## [Work to do]
Update the records from the line with "scientific name: Rubus condensatus" through the end of the records, changing "common name" to "vernacular name" and keeping everything else the same. Leave the pictures out of your answer.

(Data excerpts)

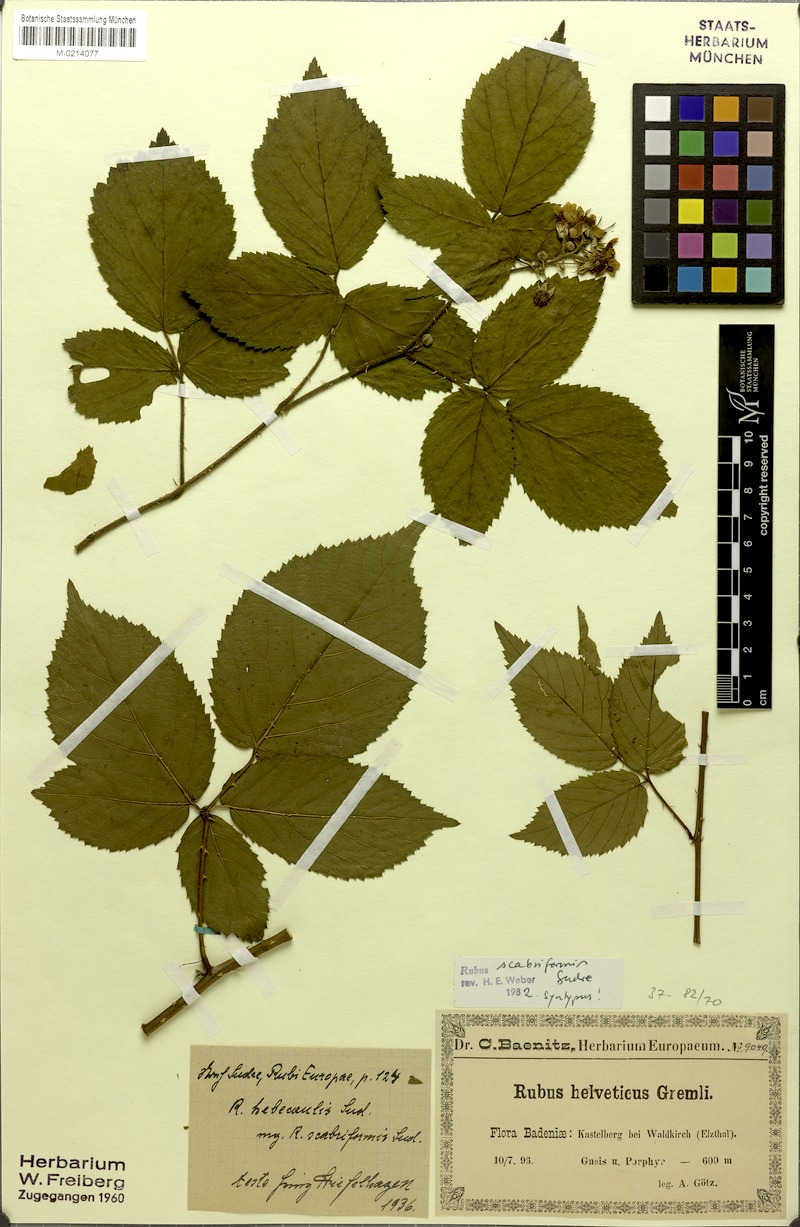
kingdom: Plantae
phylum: Tracheophyta
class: Magnoliopsida
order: Rosales
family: Rosaceae
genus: Rubus
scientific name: Rubus condensatus
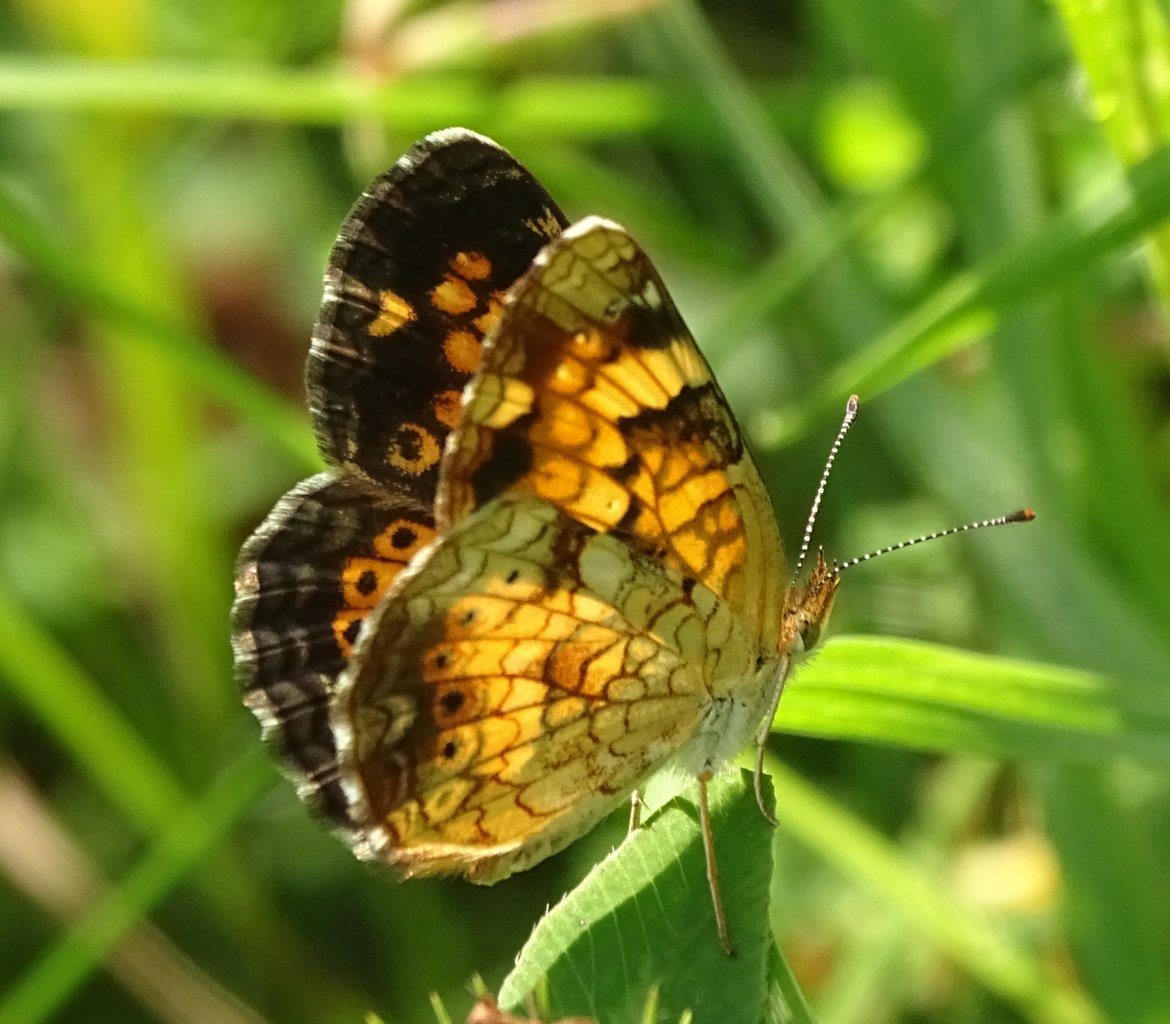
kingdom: Animalia
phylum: Arthropoda
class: Insecta
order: Lepidoptera
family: Nymphalidae
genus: Phyciodes
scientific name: Phyciodes
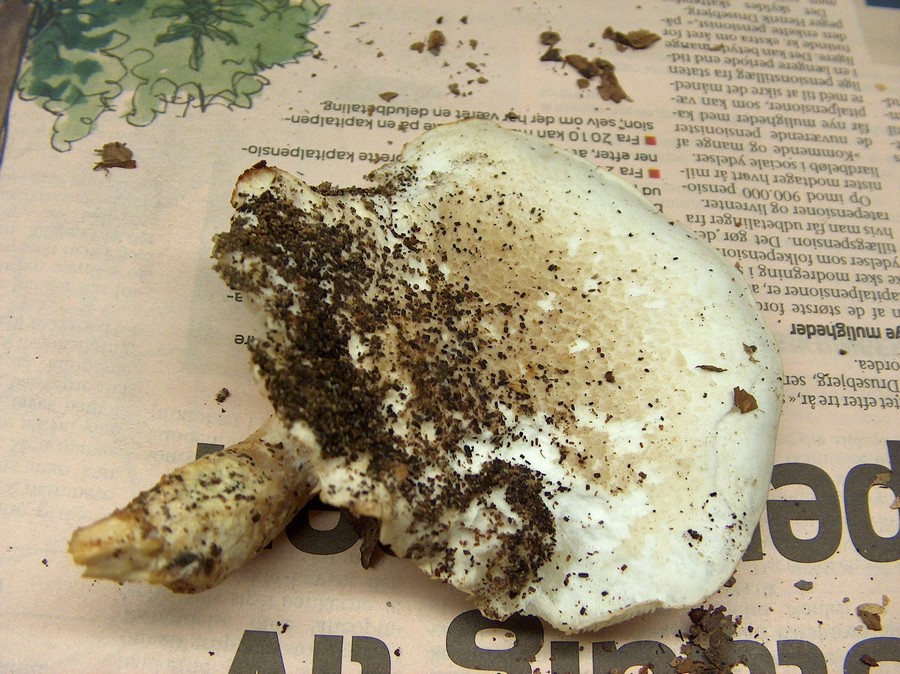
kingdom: Fungi
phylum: Basidiomycota
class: Agaricomycetes
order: Agaricales
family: Pleurotaceae
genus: Pleurotus
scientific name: Pleurotus dryinus
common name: korkagtig østershat
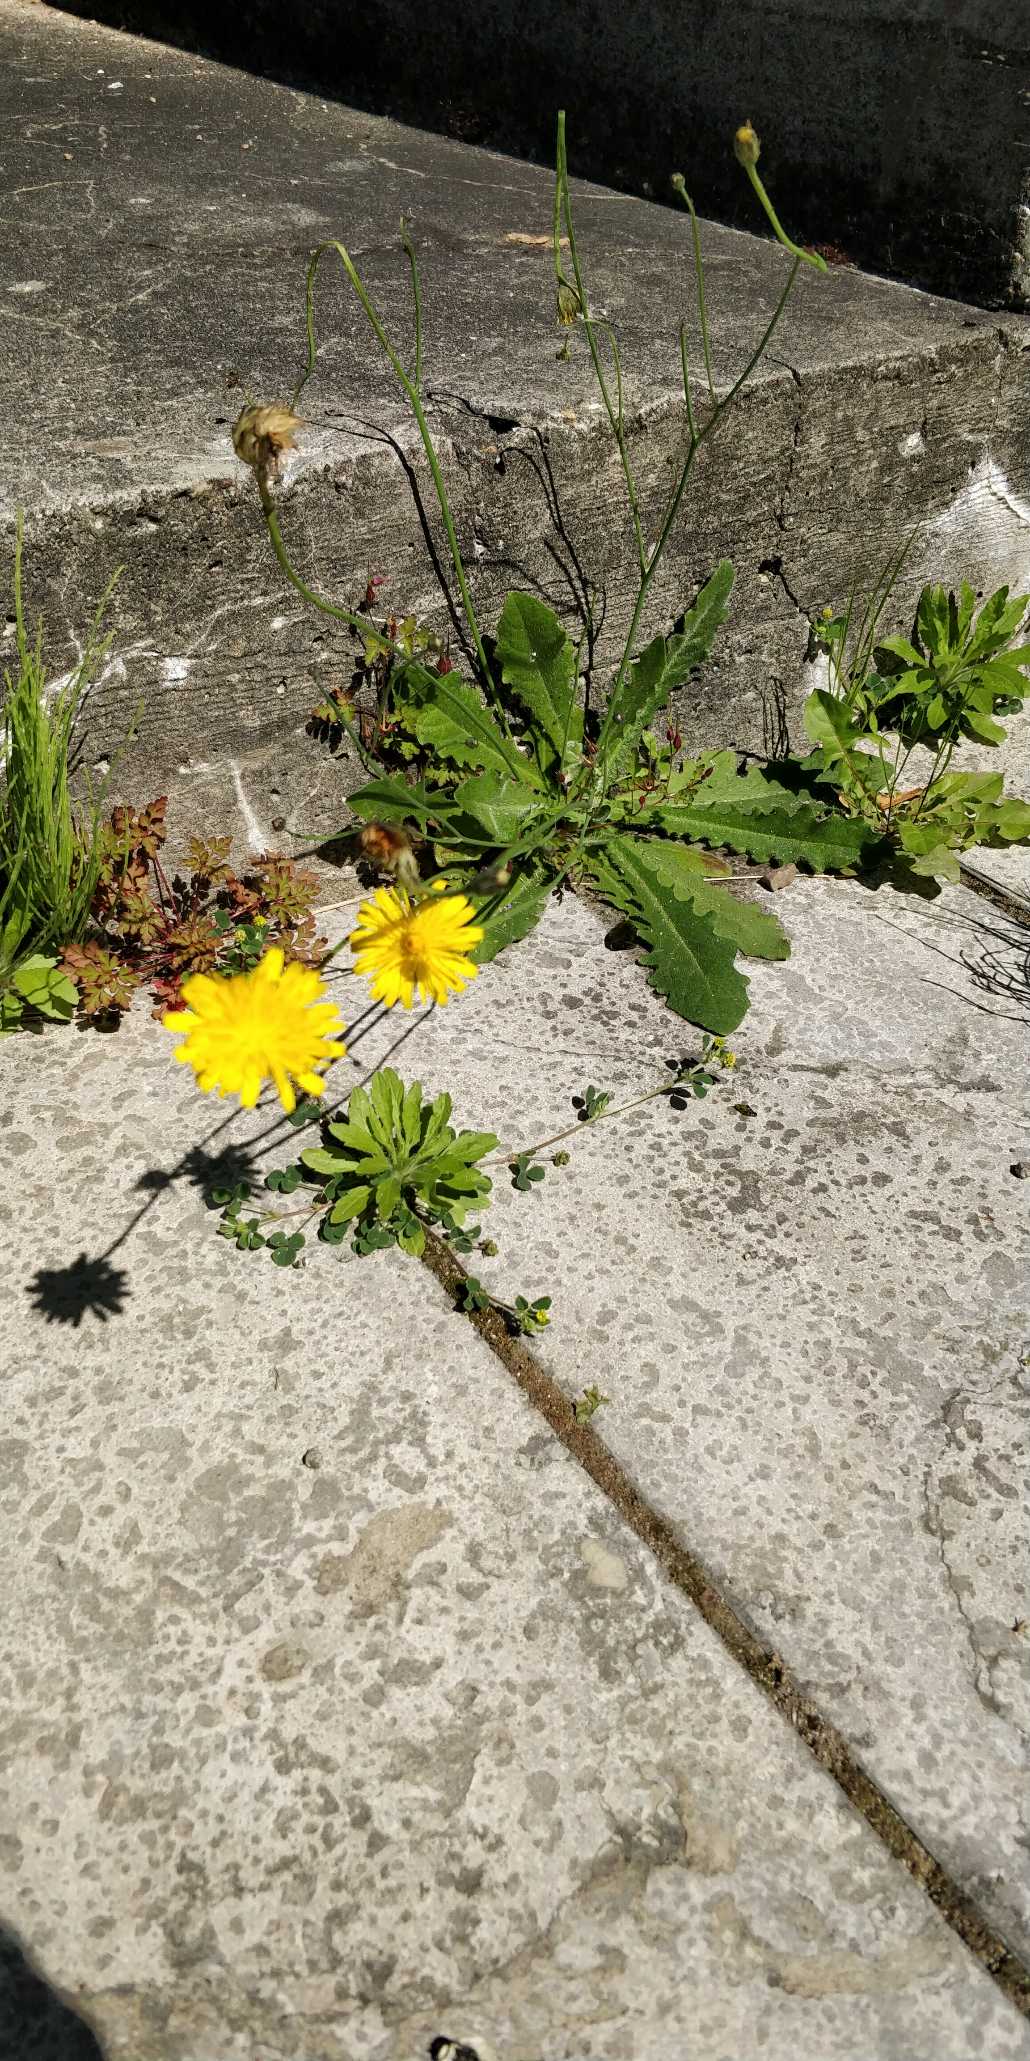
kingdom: Plantae
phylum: Tracheophyta
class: Magnoliopsida
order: Asterales
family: Asteraceae
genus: Hypochaeris
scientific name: Hypochaeris radicata
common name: Almindelig kongepen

## [The completed task]
scientific name: Rubus condensatus
kingdom: Animalia
phylum: Arthropoda
class: Insecta
order: Lepidoptera
family: Nymphalidae
genus: Phyciodes
scientific name: Phyciodes
kingdom: Fungi
phylum: Basidiomycota
class: Agaricomycetes
order: Agaricales
family: Pleurotaceae
genus: Pleurotus
scientific name: Pleurotus dryinus
vernacular name: korkagtig østershat
kingdom: Plantae
phylum: Tracheophyta
class: Magnoliopsida
order: Asterales
family: Asteraceae
genus: Hypochaeris
scientific name: Hypochaeris radicata
vernacular name: Almindelig kongepen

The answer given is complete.